> The task: With the pictures excluded, repeat every entry exactly.
━━ Data for the task ━━
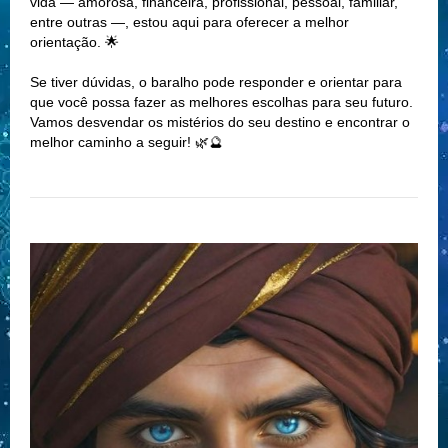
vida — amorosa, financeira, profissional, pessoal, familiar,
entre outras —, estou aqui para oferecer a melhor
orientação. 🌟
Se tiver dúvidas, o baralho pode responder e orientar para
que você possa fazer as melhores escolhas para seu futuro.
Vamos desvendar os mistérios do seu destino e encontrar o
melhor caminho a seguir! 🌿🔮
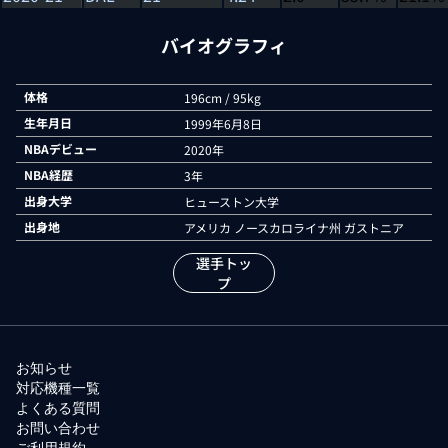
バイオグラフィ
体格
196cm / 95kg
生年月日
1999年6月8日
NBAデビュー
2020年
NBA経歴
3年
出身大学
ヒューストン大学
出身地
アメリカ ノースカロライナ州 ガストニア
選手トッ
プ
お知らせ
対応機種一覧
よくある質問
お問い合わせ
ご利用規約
━━━
> Exercise answer:
vida — amorosa, financeira, profissional, pessoal, familiar,
entre outras —, estou aqui para oferecer a melhor
orientação. 🌟
Se tiver dúvidas, o baralho pode responder e orientar para
que você possa fazer as melhores escolhas para seu futuro.
Vamos desvendar os mistérios do seu destino e encontrar o
melhor caminho a seguir! 🌿🔮
バイオグラフィ
体格
196cm / 95kg
生年月日
1999年6月8日
NBAデビュー
2020年
NBA経歴
3年
出身大学
ヒューストン大学
出身地
アメリカ ノースカロライナ州 ガストニア
選手トッ
プ
お知らせ
対応機種一覧
よくある質問
お問い合わせ
ご利用規約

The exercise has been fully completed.